**Exercise set**
(A) Translate this sentence from the article on poverty in Australia into Spanish: "Mr Sadler said poverty was socially isolating."
(B) Write out the passage of the article on poverty in Australia that opens with the words containing "It was during" and closes with "in six, children.".
(C) In the article on poverty in Australia, how many times did Mr Sadler say his family had moved in the past eight years?

Mike Sadler remembers better times for his family.
It was during the COVID-19 pandemic, when JobSeeker payments were temporarily doubled by the federal government.
"You still had to be frugal, but you didn't dread having to spend almost all day, every second day, finding food you could afford," he says.
Mr Sadler, his wife Liz and their children Atticus and Rose are among the one in seven Australians now living in poverty, according to a new report by the Australian Council of Social Services and the University of NSW.
The report, released for the start of Anti-Poverty week, found 3.7 million people, or 14.2 per cent of the population, were living in poverty in the years 2022-23. That includes 757,000, or one in six, children.
Mr Sadler, from the NSW Riverina town of Wagga Wagga, lives on a carer's pension for his autistic son Atticus, 16. Liz is on Austudy while retraining to become a schoolteacher.
Mr Sadler said poverty was socially isolating.
"You basically end up living in a social vacuum. You can't go out to parties or restaurants; you don't get to hang out and chat with a potential employer."
He said his children were used to "not having the latest and greatest of everything".
"Because I'm originally from the IT world, at least they've got computers that are made up of bits and pieces."
Doug Taylor, CEO of The Smith Family, said families living in poverty often struggled to provide school essentials for their children, such as laptops, uniforms, backpacks and lunches.
"It's a heavy burden for those parents to carry because they want the best for their children," he said.
Steep rent rises have also disproportionately affected Australia's most vulnerable.
Across 2021-23, the median advertised rent for units rose 40 per cent in Sydney, 34 per cent in Melbourne and 41 per cent in Brisbane.
The rises are not confined to capital cities. Mr Sadler said his family had moved seven times in the past eight years while living in Wagga Wagga.
On one occasion, his family had been evicted without grounds, only for their former home to subsequently be advertised at a higher rent.

**Supplied records**
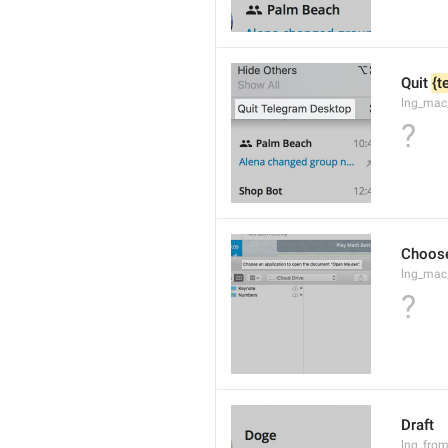
Quit 
{t
lng_mac
?
Choose
lng_mac
?
Draft
lng_from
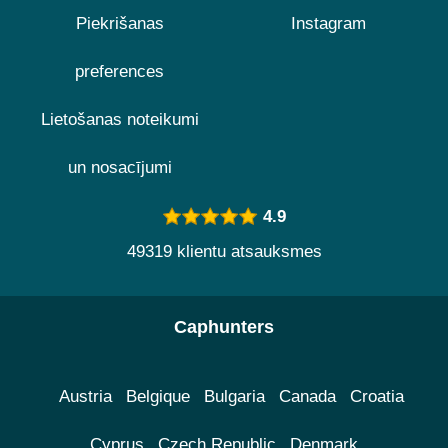
Piekrišanas
Instagram
preferences
Lietošanas noteikumi
un nosacījumi
4.9
49319 klientu atsauksmes
Caphunters
Austria
Belgique
Bulgaria
Canada
Croatia
Cyprus
Czech Republic
Denmark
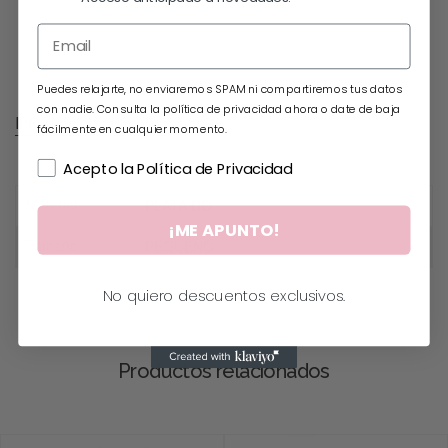
Puedes relajarte, no enviaremos SPAM ni compartiremos tus datos
con nadie. Consulta la política de privacidad ahora o date de baja
Información adicional
fácilmente en cualquier momento.
Acepto la Política de Privacidad
Material
PLATA DO
¡ME APUNTO!
Tamaño
PEQUEÑO
No quiero descuentos exclusivos.
Productos relacionados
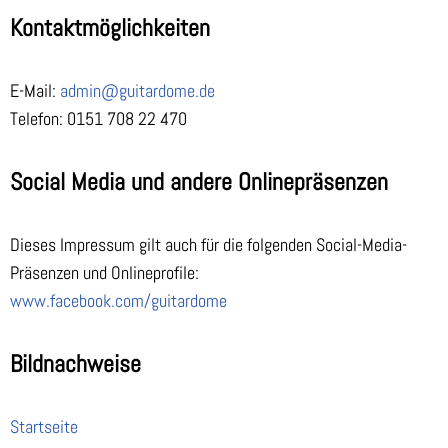
Kontaktmöglichkeiten
E-Mail:
admin@guitardome.de
Telefon: 0151 708 22 470
Social Media und andere Onlinepräsenzen
Dieses Impressum gilt auch für die folgenden Social-Media-
Präsenzen und Onlineprofile:
www.facebook.com/guitardome
Bildnachweise
Startseite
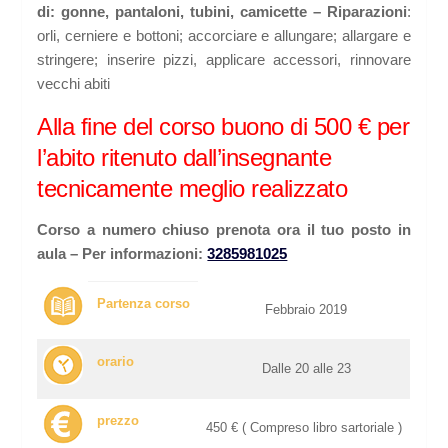
di: gonne, pantaloni, tubini, camicette
– Riparazioni
:
orli, cerniere e bottoni; accorciare e allungare; allargare e
stringere; inserire pizzi, applicare accessori, rinnovare
vecchi abiti
Alla fine del corso buono di 500 € per
l’abito ritenuto dall’insegnante
tecnicamente meglio realizzato
Corso a numero chiuso prenota ora il tuo posto in
aula –
Per informazioni:
3285981025
Partenza corso
Febbraio 2019
orario
Dalle 20 alle 23
prezzo
450 € ( Compreso libro sartoriale )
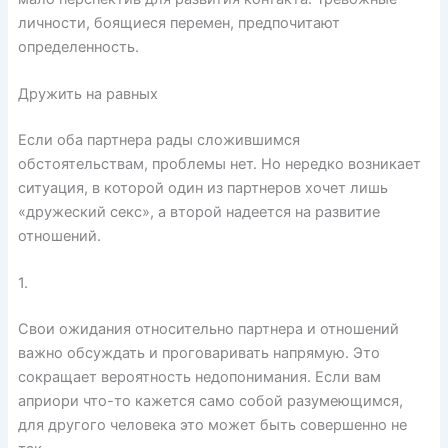
личности, боящиеся перемен, предпочитают
определенность.
Дружить на равных
Если оба партнера рады сложившимся
обстоятельствам, проблемы нет. Но нередко возникает
ситуация, в которой один из партнеров хочет лишь
«дружеский секс», а второй надеется на развитие
отношений.
1.
Свои ожидания относительно партнера и отношений
важно обсуждать и проговаривать напрямую. Это
сокращает вероятность недопонимания. Если вам
априори что-то кажется само собой разумеющимся,
для другого человека это может быть совершенно не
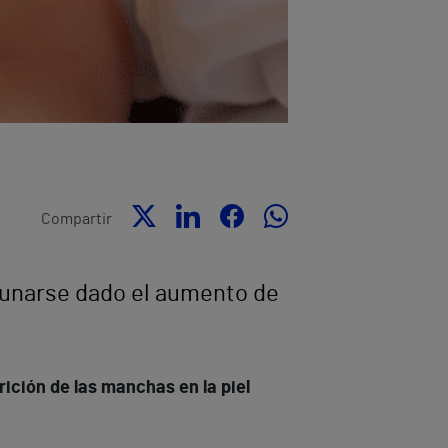
Compartir
acunarse dado el aumento de
ición de las manchas en la piel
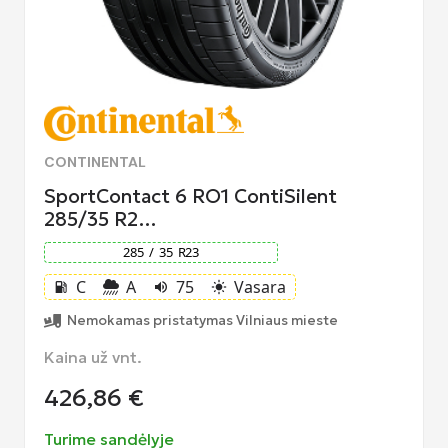
CONTINENTAL
SportContact 6 RO1 ContiSilent
285/35 R2…
285
/
35
R
23
C
A
75
Vasara
local_gas_station
volume_up
light_mode
Nemokamas pristatymas Vilniaus mieste
Kaina už vnt.
426,86
€
Turime sandėlyje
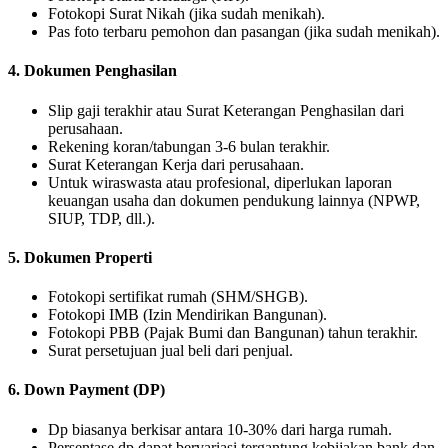
Fotokopi Surat Nikah (jika sudah menikah).
Pas foto terbaru pemohon dan pasangan (jika sudah menikah).
4. Dokumen Penghasilan
Slip gaji terakhir atau Surat Keterangan Penghasilan dari
perusahaan.
Rekening koran/tabungan 3-6 bulan terakhir.
Surat Keterangan Kerja dari perusahaan.
Untuk wiraswasta atau profesional, diperlukan laporan
keuangan usaha dan dokumen pendukung lainnya (NPWP,
SIUP, TDP, dll.).
5. Dokumen Properti
Fotokopi sertifikat rumah (SHM/SHGB).
Fotokopi IMB (Izin Mendirikan Bangunan).
Fotokopi PBB (Pajak Bumi dan Bangunan) tahun terakhir.
Surat persetujuan jual beli dari penjual.
6. Down Payment (DP)
Dp biasanya berkisar antara 10-30% dari harga rumah.
Persentase dp dapat bervariasi tergantung kebijakan bank dan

**Solutions in order**
(A) El señor Sadler dijo que la pobreza aislaba socialmente.

(B)
It was during the COVID-19 pandemic, when JobSeeker payments were temporarily doubled by the federal government.
"You still had to be frugal, but you didn't dread having to spend almost all day, every second day, finding food you could afford," he says.
Mr Sadler, his wife Liz and their children Atticus and Rose are among the one in seven Australians now living in poverty, according to a new report by the Australian Council of Social Services and the University of NSW.
The report, released for the start of Anti-Poverty week, found 3.7 million people, or 14.2 per cent of the population, were living in poverty in the years 2022-23. That includes 757,000, or one in six, children.

(C) Seven times.